Disney’s lack of formal education manifested itself sometimes in jibes at his college-educated employees, but more often in the odd lapses–the mispronounced words, the grammatical slips–that can mark an autodidact. “For a guy who only went to the eighth grade,” Ollie Johnston said, “Walt educated himself beautifully. His vocabulary was good. I only heard him get sore (p. 214) about a big word once in a story meeting. Everyone was sitting around talking and Ted Sears said, ‘Well, I think that’s a little too strident.’ Walt said, ‘What the hell are you trying to say, Ted?’ He hadn’t heard that word before.

Source:
Barrier, Michael. The Animated Man: A Life of Walt Disney. 1 ed. Berkeley, CA: University of California Press, 2007.
(Note: ellipses in original.)

For a similar story about Jim Clark, see:
Lewis, Michael. The New New Thing: A Silicon Valley Story. New York: W. W. Norton & Company, 2000.

The Long Gestation of the Disneyland Entrepreneurial Idea

(p. 212) Before returning to Los Angeles, Disney and Kimball also went to Dearborn, Michigan, outside Detroit, and visited a village of another kind–Henry Ford’s Greenfield Village, a collection of old and reconstructed buildings that included the Wright brothers’ bicycle shop and a replica of Thomas Edison’s laboratory. Greenfield Village, which Ford established in 1929, had a strong autobiographical element: many of its buildings were there because they had been significant in Ford’s life, as with the school he attended and the scaled- down replica of his first auto plant. Greenfield was, besides, a make-believe village, a mixture of buildings spanning centuries. There was no pretense, as at Colonial Williamsburg, of re-creating the past.

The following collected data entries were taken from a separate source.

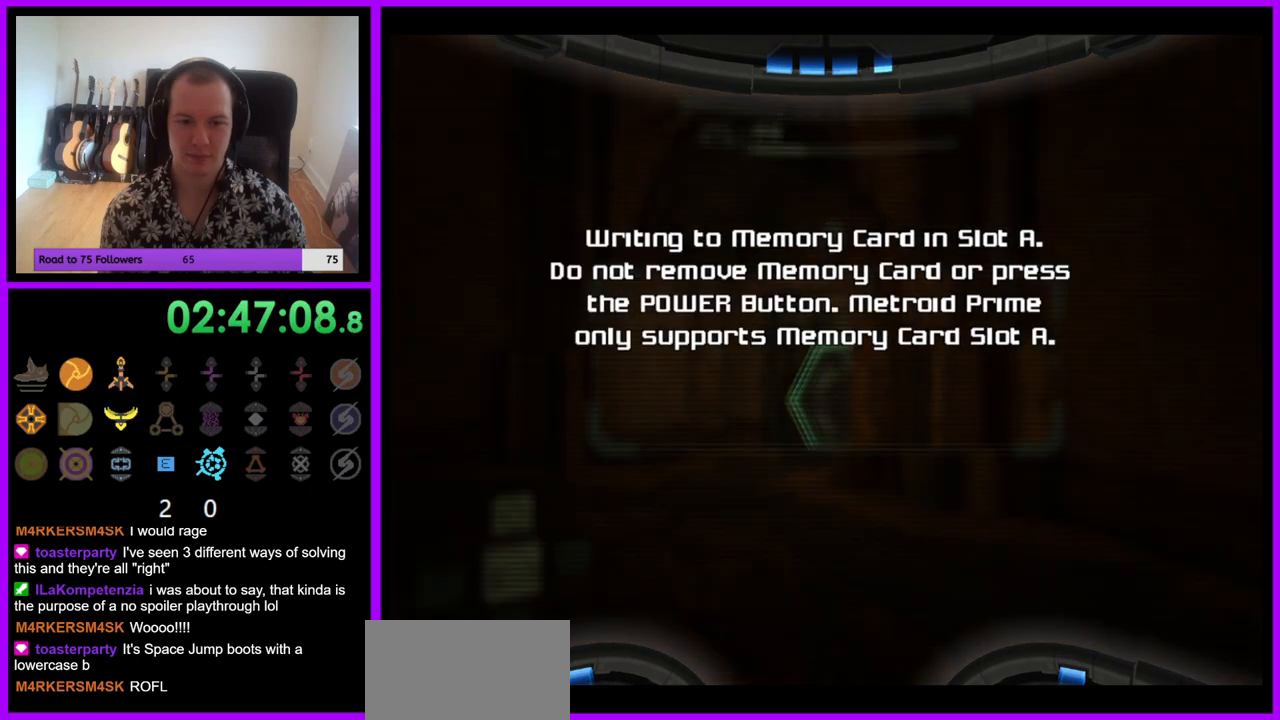
{"buttons": [], "left_stick": "center", "right_stick": "center", "events": [[333, "A", "down"], [467, "A", "up"]]}
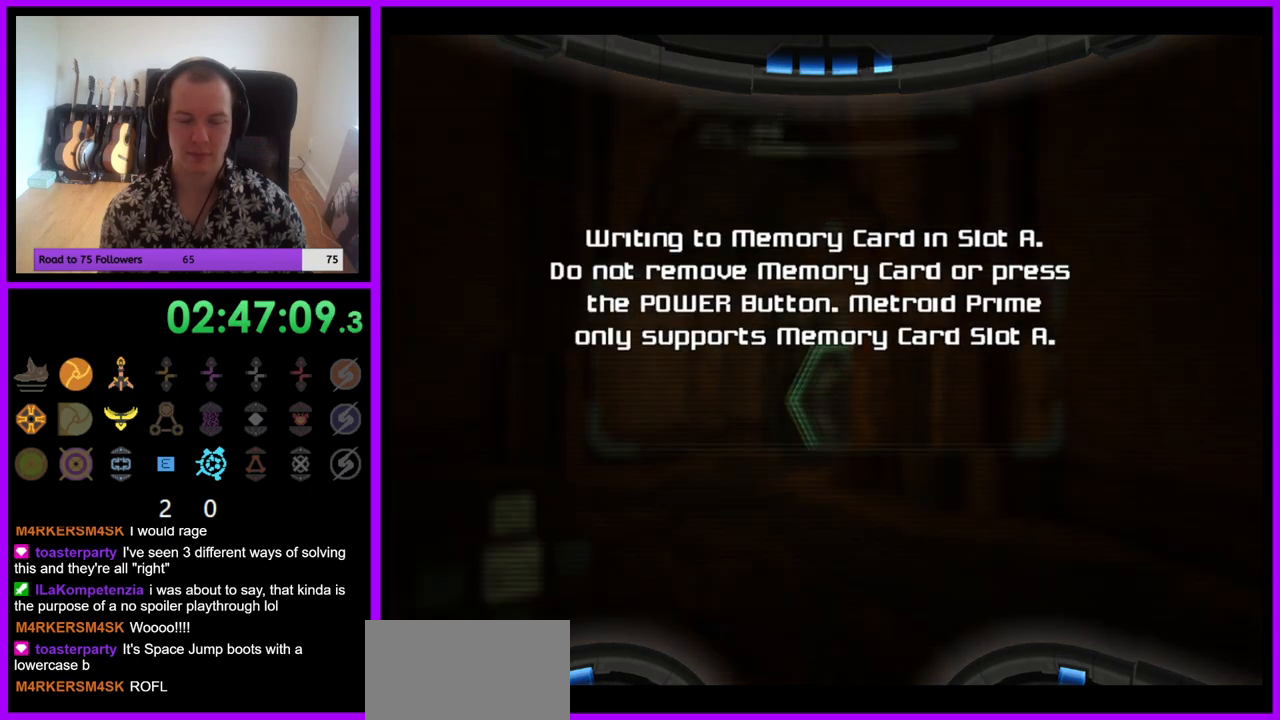
{"buttons": [], "left_stick": "center", "right_stick": "center", "events": [[100, "A", "down"], [200, "A", "up"], [333, "A", "down"], [400, "A", "up"]]}
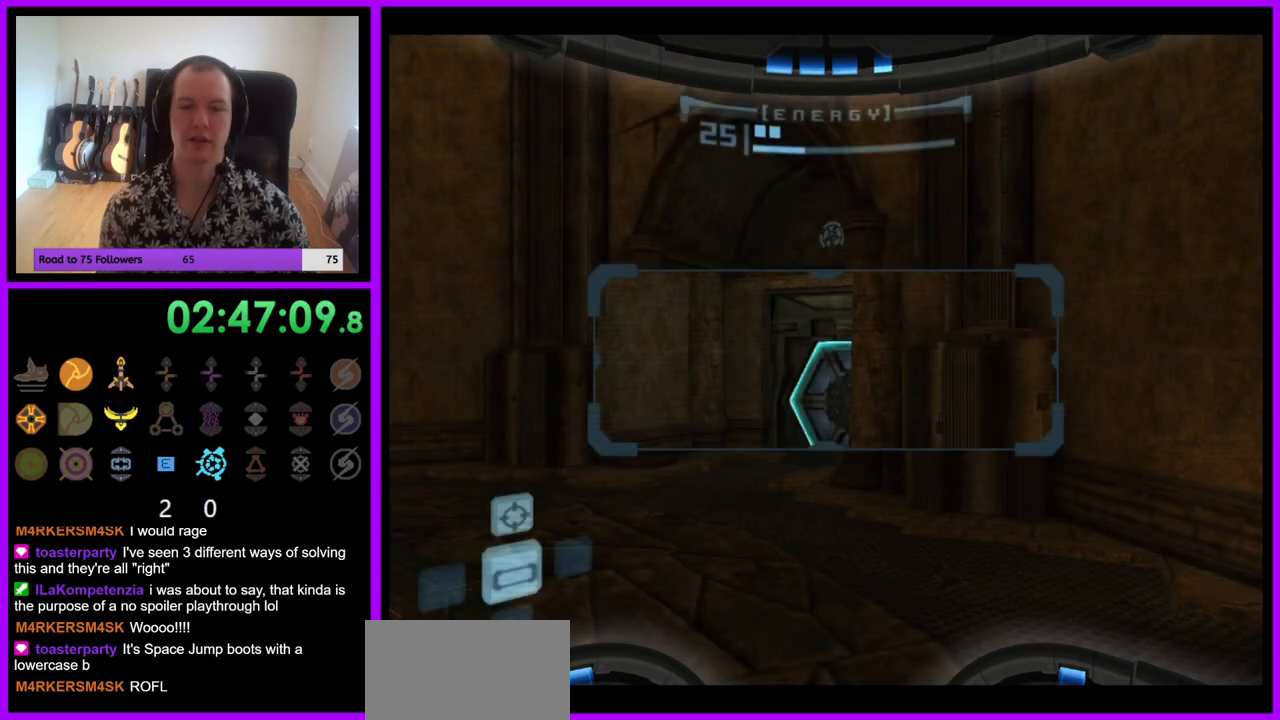
{"buttons": [], "left_stick": "up", "right_stick": "center", "events": [[17, "A", "down"], [50, "A", "up"], [167, "A", "down"], [217, "A", "up"], [233, "left_stick", "up"]]}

Disney had visited Greenfield Village at least once before, in April 1940, but this time he returned to Burbank with his imagination stimulated. He was thinking now beyond a miniature train for his own home. He drafted a memorandum on August 31, 1948, in which he set out in detail what might go into a “Mickey Mouse park” on the sixteen acres the studio owned across Riverside Drive. Ford’s influence can be felt in Disney’s description of an idyllic small town, anchored by a city hall and a railroad station. There would have been a specifically Disney presence in the park only through a toy store that sold Disney toys and books and a shop where Disney artists could sell their own work.
Disney had been talking about a park of’ some kind, on the studio lot or adjacent to it, for years, perhaps since the late 1930s, the idea being to have something to entertain visitors to a studio that was otherwise very much a workaday place. For the studio to embark on such a project in 1948 was irnpractical, though, given its financial condition, and Disney’s memo had no immediate consequences.

Source:
Barrier, Michael. The Animated Man: A Life of Walt Disney. 1 ed. Berkeley, CA: University of California Press, 2007.